# [DOCUMENT SEGMENT]
Effect of clot contraction on external fibrinolysis
We previously showed experimentally that the rate of external fibrinolysis is reduced by twofold in contracted blood clots compared with those with impaired clot contraction (p < 0.001) (20). However, the mechanism underlying this reduction remains unknown. Clot contraction results in the volume shrinkage of the blood clot and the spatial redistribution and densification of fibrin on the exterior of the clot (Fig. 2). We modified the mathematical model described above to be able to compare contracted and uncontracted clots, varying amounts of fibrin in the subregions (periphery and core) of the whole clot, and tightness of the fibrin network. The baseline contracted clot simulation reflects a reduction in clot volume and 90% of fibrin redistributed and densified on the periphery of the clot (90RCT), whereas the baseline clot with impaired contraction had a homogenous distribution of fibrin and RBCs (0RU) (Fig. 3 A and B). Simulations revealed that the rate of fibrinolysis was reduced in the contracted clot scenario by more than twofold (0.0022 versus 0.0050 fraction of fibrin degraded per second; p < 0.0001; Fig. 3 C), which corresponds to our previously reported experimental results (20). The 50% and 90% degradation times were delayed by more than 1.5- and twofold, respectively (241 versus 134 s, p < 0.0001, Fig. 3 D; and 464 versus 217 s, p < 0.0001, Fig. 3 E). Collectively, these findings help to validate the modified model of external fibrinolysis in contracted blood clots.
Mechanism of delayed fibrinolysis in simulations of contracted blood clots
To delineate the structural mechanisms that drive the reduction in fibrinolysis of contracted clots, we developed a series of scenarios that systematically and independently varied volume shrinkage, fibrin redistribution to the periphery, and fibrin densification (Table 2; Fig. 4 A; Table S1).
Volume shrinkage
In order to assess the effect of volume shrinkage, we compared scenarios 90RCL and 90RUL, where fibrin redistribution and densification are held constant, and the clot volume is reduced due to contraction. There was a slight, but statistically significant, difference in the degradation rate (0.0069 versus 0.0066 ff/s, p < 0.05; Fig. 4 B), 50% degradation time (91 versus 101 s, p < 0.01; Fig. 4 C), and 90% degradation time (204 versus 181 s, p < 0.05; Fig. 4 D). This suggests that, while volume shrinkage does influence the rate of fibrinolysis, the effect is limited, as reflected by a small mean difference between scenarios in all three calculations (0.0003 ff/s, 10 s, 20 s, respectively; Fig. 4 E). Moreover, the degradation rate is surprisingly slightly faster when volume shrinkage occurs (90RCL versus 90RUL). Previous experiments have shown that contracted clots, despite their shrinkage in volume, degrade slower than uncontracted clots. Since the model showed that isolation of volume shrinkage by itself increases the rate of lysis, we can conclude that volume shrinkage does not contribute to limiting fibrinolysis.

# [WORK ORDER 1]
List every scenario code, made of a number and capital letters, that the clot contraction text names.
# [WORK ORDER 2]
Do these statements agree with the clot contraction text? Answer yes or no for each, quoting the deciding words. (a) Earlier experiments found external fibrinolysis reduced about twofold in contracted clots. (b) The authors conclude that volume shrinkage helps limit fibrinolysis. (c) The baseline clot with impaired contraction had its fibrin concentrated on the periphery.
The records are separate material and are unrelated to the clot contraction text.

# [GIVEN INFORMATION]
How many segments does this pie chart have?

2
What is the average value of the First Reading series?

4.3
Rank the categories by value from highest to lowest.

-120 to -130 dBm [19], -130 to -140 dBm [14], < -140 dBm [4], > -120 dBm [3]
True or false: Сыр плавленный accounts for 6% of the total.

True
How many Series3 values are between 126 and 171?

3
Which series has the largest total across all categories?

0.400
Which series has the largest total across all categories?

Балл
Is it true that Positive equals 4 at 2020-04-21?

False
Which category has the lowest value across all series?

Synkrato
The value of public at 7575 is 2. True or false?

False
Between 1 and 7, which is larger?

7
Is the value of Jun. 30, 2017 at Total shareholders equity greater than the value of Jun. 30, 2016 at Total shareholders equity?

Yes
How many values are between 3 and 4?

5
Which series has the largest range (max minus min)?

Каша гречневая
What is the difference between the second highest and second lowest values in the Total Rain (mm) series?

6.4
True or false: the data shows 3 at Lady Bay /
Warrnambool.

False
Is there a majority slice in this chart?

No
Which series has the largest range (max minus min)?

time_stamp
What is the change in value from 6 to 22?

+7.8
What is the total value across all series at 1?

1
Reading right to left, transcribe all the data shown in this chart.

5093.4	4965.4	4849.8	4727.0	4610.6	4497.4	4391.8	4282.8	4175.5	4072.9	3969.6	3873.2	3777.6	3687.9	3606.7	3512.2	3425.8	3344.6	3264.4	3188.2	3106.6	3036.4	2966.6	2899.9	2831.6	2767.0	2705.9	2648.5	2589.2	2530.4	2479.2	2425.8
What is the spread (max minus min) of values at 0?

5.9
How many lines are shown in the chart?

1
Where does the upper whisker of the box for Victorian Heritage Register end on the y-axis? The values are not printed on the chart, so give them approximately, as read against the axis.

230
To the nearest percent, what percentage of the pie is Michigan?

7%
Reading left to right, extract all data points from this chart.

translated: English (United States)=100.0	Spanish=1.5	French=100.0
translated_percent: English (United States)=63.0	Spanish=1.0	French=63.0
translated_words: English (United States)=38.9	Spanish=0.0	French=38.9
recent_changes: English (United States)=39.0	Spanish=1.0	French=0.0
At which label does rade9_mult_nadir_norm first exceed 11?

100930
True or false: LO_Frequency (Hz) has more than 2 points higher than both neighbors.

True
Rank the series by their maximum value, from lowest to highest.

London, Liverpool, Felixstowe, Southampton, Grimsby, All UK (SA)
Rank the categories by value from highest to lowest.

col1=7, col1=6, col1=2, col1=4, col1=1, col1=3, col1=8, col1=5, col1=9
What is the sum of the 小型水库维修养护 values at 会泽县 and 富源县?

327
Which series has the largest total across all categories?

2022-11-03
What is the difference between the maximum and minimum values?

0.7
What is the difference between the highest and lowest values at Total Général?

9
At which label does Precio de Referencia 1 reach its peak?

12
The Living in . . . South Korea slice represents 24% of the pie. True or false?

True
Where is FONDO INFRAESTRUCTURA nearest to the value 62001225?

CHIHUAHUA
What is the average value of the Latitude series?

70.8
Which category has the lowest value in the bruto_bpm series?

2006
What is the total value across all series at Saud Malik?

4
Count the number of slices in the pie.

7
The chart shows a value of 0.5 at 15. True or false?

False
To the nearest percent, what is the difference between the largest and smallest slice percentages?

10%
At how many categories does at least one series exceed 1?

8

# [EXERCISE OUTPUT 1]
90RCT, 0RU, 90RCL, 90RUL

# [EXERCISE OUTPUT 2]
(a) Yes: "the rate of external fibrinolysis is reduced by twofold in contracted blood clots"
(b) No: "volume shrinkage does not contribute to limiting fibrinolysis"
(c) No: "had a homogenous distribution of fibrin and RBCs"